Okay - it appears that long-haulers have characteristic aspects of chronic post-viral syndrome, and not exclusively organ failure only, with also cases seen in younger people who may not have been hospitalised, but were symptomatic.

In any event a bit of a stretch probably.

(Daniel Prieto-Alhambra) #5

yes i think we still need to understand what long-covid really is before trying to create good phenotypes and predicting who will suffer it. it looks for now as a mixture of post-viral fatigue and some sort of chronic pain + a mixture of cardiac and respiratory symptoms

(Kristin Kostka, MPH) #6

+1 on this topic. We have so much to learn on the under 50 population.

Agreed. We struggle to get death data into the CDM even when we incentivize people to capture it. We’ll have to see what’s possible. I don’t expect death to be well captured. @esholle probably has some ideas.

There’s a whole world between Admission and Death though. Maybe there’s another O in there. That said ECMO, ventilation and lots of procedure data are getting tied up in flow sheets (aka trapped in EHRs). :thinking:

(Peter Rijnbeek) #7

Do we already have an idea how big O1 is for this group in the bigger datasets?
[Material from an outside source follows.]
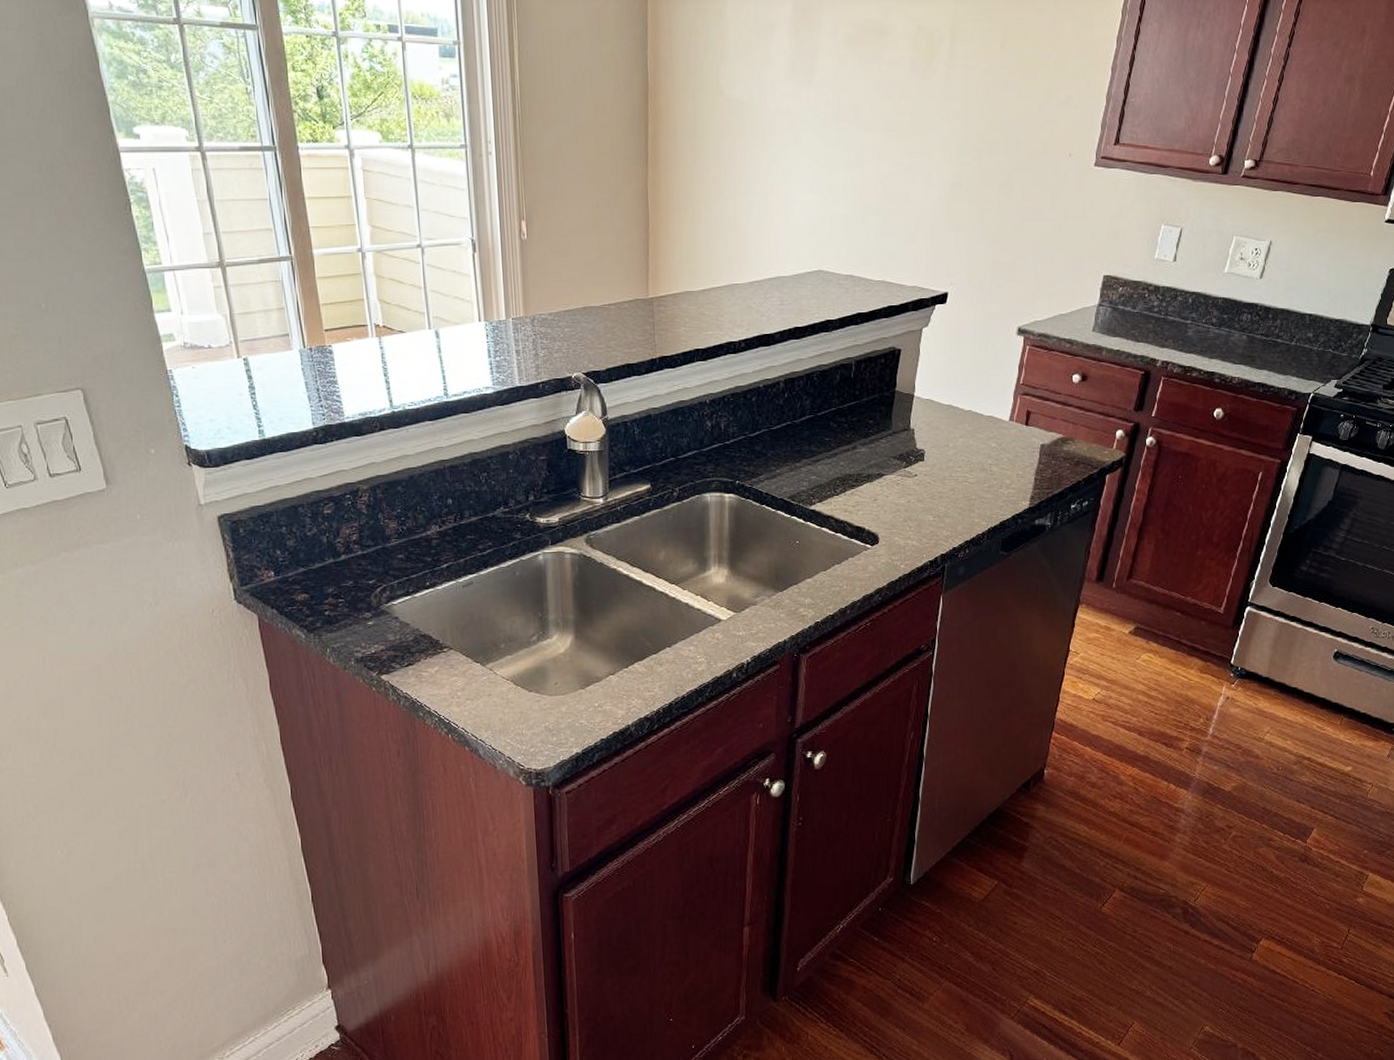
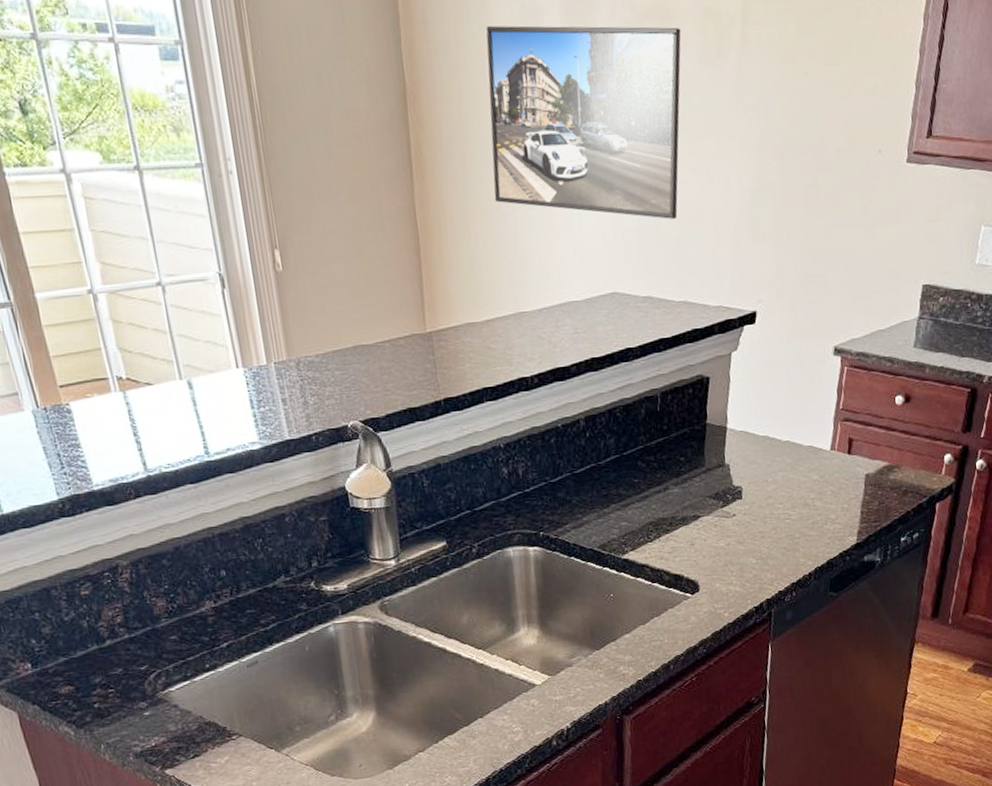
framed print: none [718,37,895,208] -> present [486,25,681,219]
(Daniel Prieto-Alhambra) #8

Based on Charybdis i would expect around 5% of total diagnosed. In sidiap this is in the order of 2,500-3,000

(Benjamin Skov Kaas Hansen) #9

I’d be happy to join the work! We (still, sadly) don’t have a useful OMOP CDM with our data, so I’d be able to help out mainly with the methodological aspects of the analysis and writing.
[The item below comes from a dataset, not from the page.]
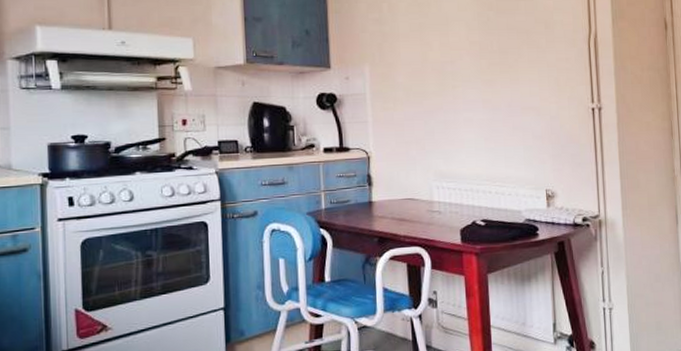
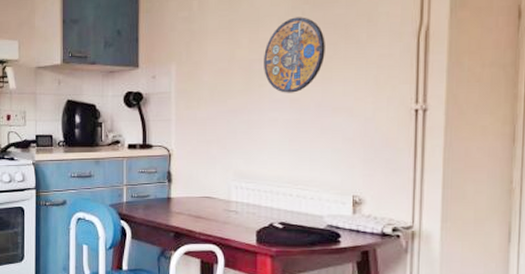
manhole cover: none [455,22,511,94] -> present [264,17,325,93]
I brought this up before (when discussing the seek cover paper), but I think we should consider af time-to-event prediction model instead of a binary one. A simple way would be to use a discrete-time survival analysis, which can be done with standard GLM, or an accelerates failure time regression model (to keep a continuous outcome variable). Another way would be to train a Hidden Markov Model with, say, a number of outcomes (could be modelled with daily steps): at general ward, at ICU, discharged, dead. At least, it would give some methodological edge to the abundance of COVID19 papers out and around.

(Daniel Prieto-Alhambra) #10

thanks ben. although i agree a time-to-event model would be useful, we are here talking of a short timeframe (up to 30d) so coming to it from a clinical epi perspective I do not see a lot of value in changing modelling strategy

I also discussed this with Prof Gary Collins (prof of prediction modelling here at oxford) and he thought a logit or similar binary model would be fine given the short timeframe

(Gregory Klebanov) #11

Hi Dani. The University of Washington (UWM) and Odysseus would be glad to join the study. We literally just finished the UWM COVID19 data ETL into OMOP, should be a good size data set.
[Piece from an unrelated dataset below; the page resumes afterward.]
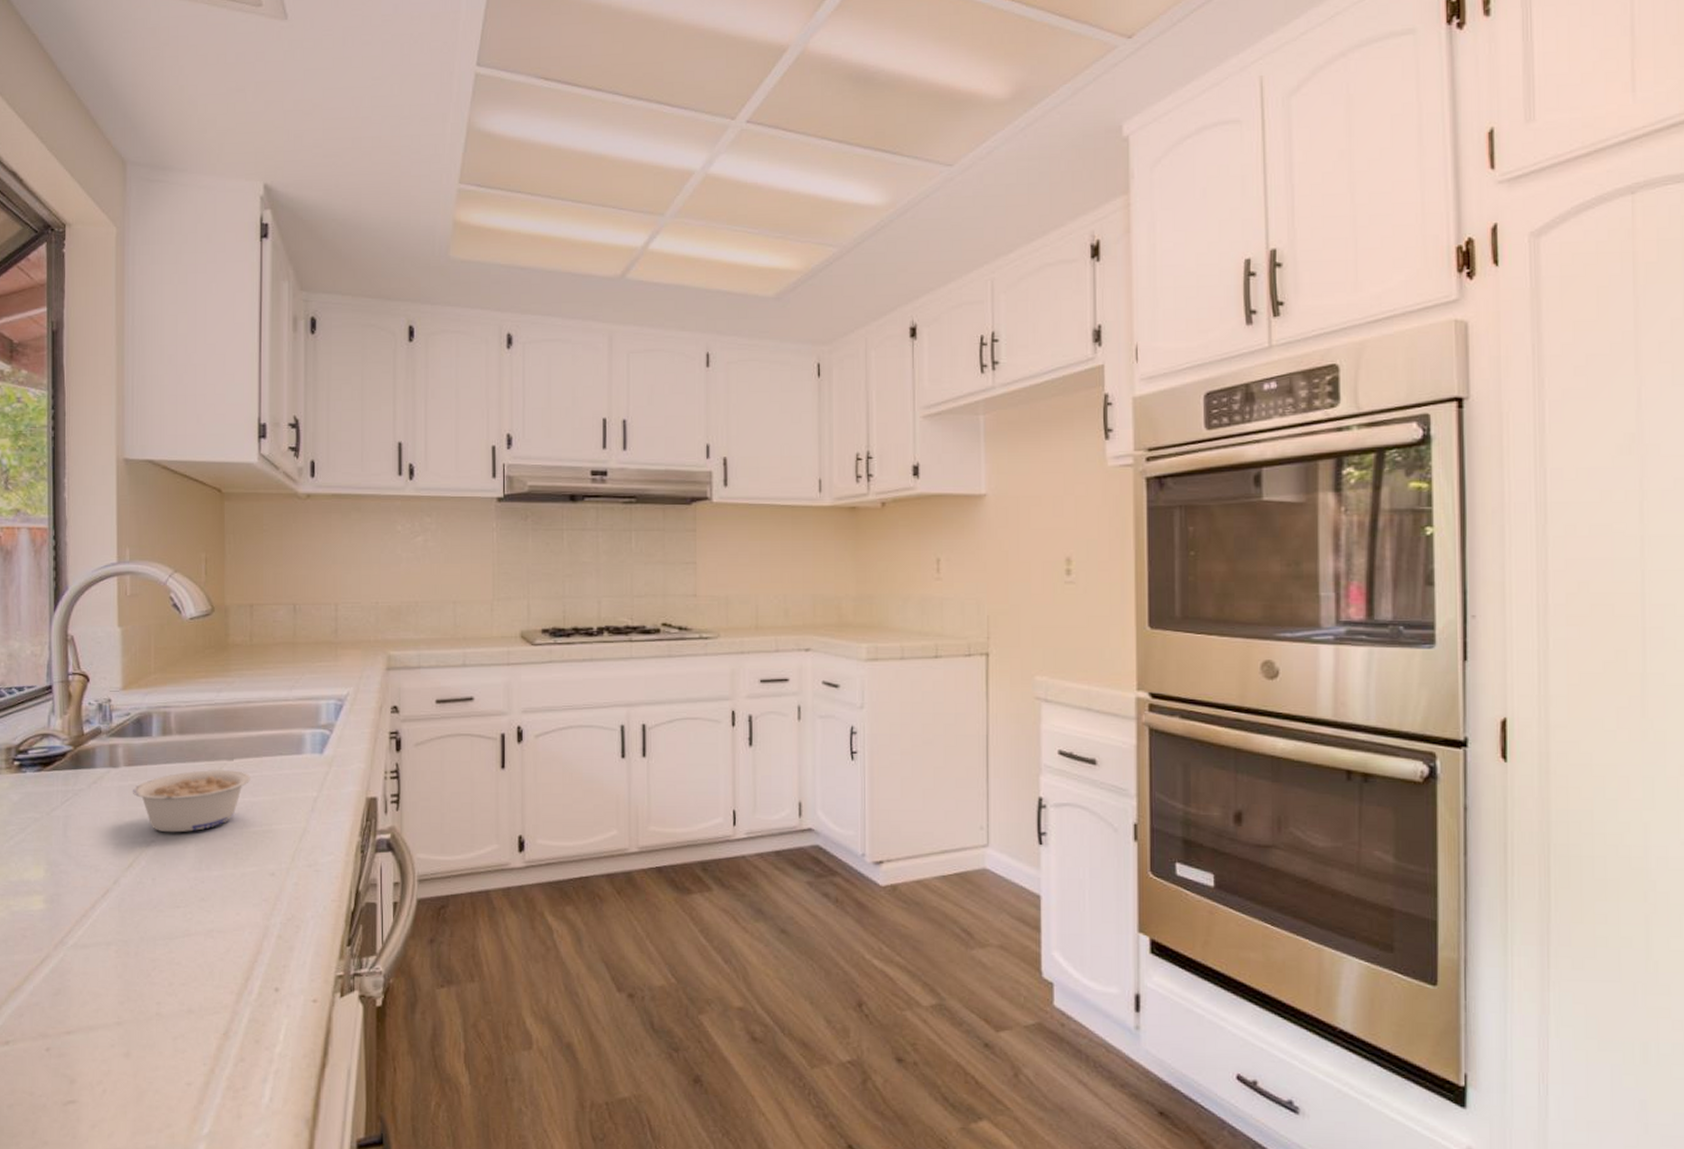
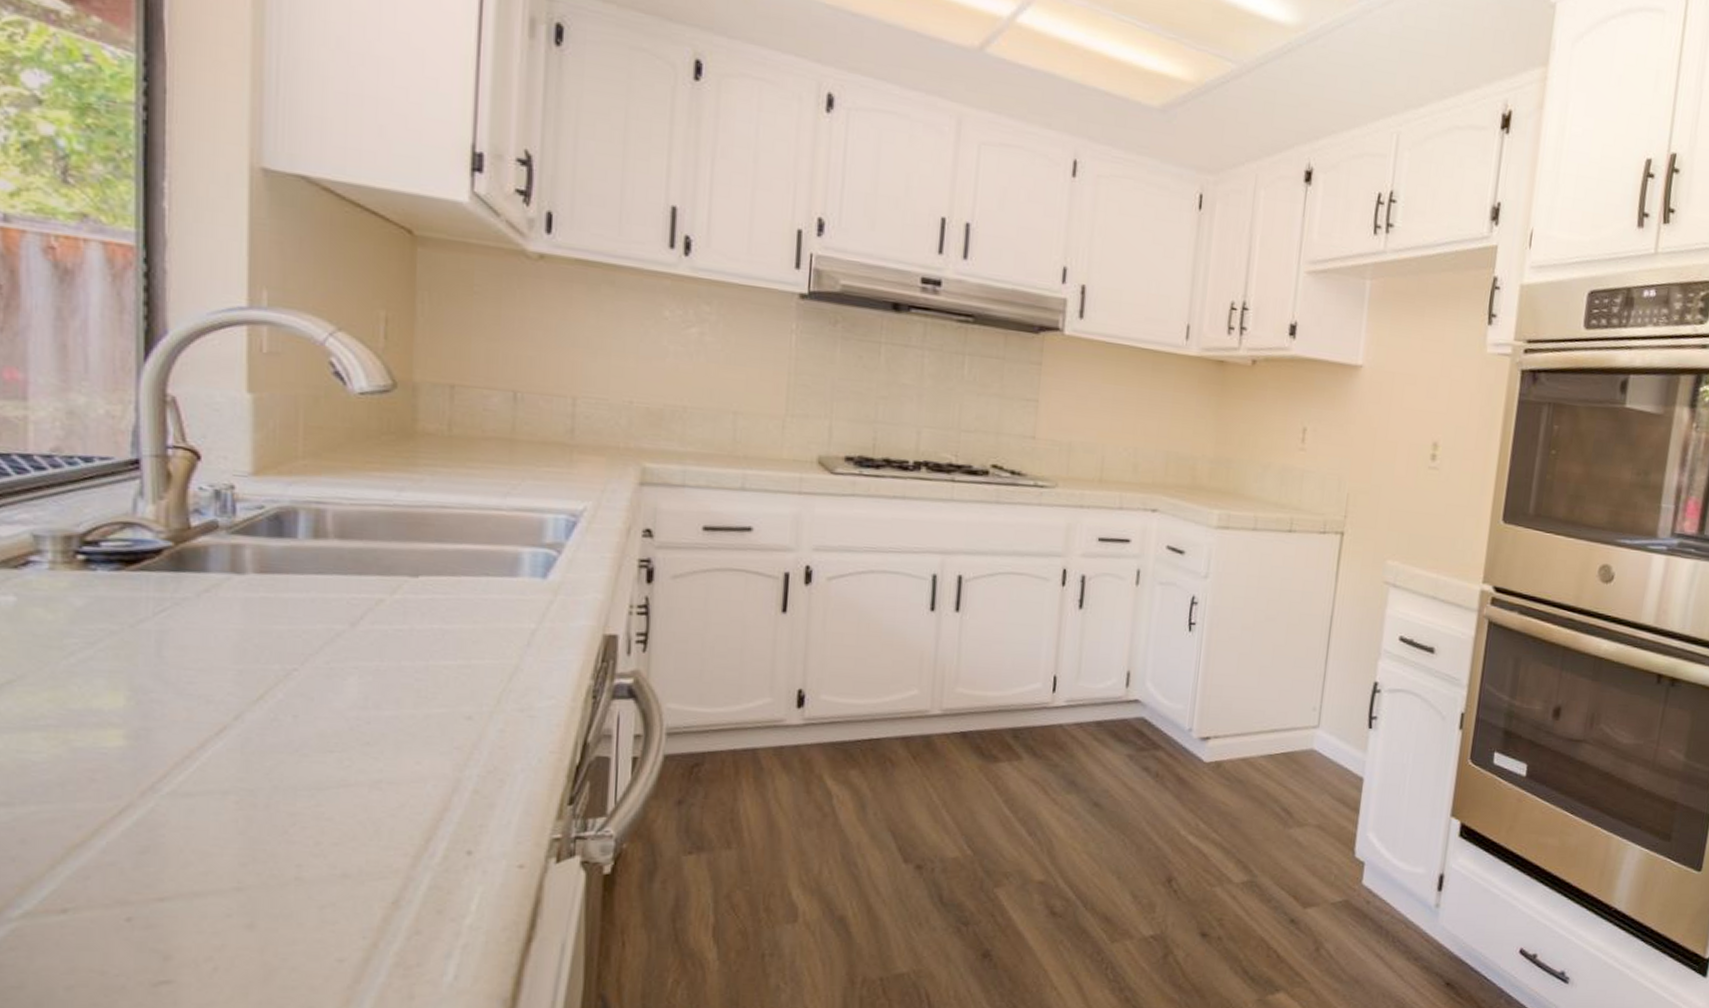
legume: present [133,769,251,833] -> none [266,585,443,662]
(Daniel Prieto-Alhambra) #12

Awesome! Thanks!!

(Andrew Williams) #13

We (Tufts MC) would like to participate also.

(Daniel Prieto-Alhambra) #14

grand!!will be in touch

(Jose Posada) #15

hi @Daniel_Prieto

We would like to contribute as well.

I am tagging @jenwilson521 from our Lab which is also interested.


(Daniel Prieto-Alhambra) #16

Amazing, look fwd to it!

(Adam Black) #17

I’d like to help as well.

(Sara Khalid) #18

Hi Dani

Thanks - I am happy to join this study. Agreed on logistic regression for imminent outcomes and time-to-event for longer time frames.


(Vojtech Huser) #19

I am interested. As non-data contributor. Possibly even with N3C data (as data site).

(Fredrik) #20

I’d be interested to contribute too in terms of study design, interpretation etc.
I wonder if TAR for death should be more than 30 days (45? 60?) - my view of the disease is that it can develop and remain serious for longer, with some patients in Sweden according to reports even spending >30 days in intensive care and ventilator care.
I also agree with Kristin there may be some outcome between hospitalization and death to consider.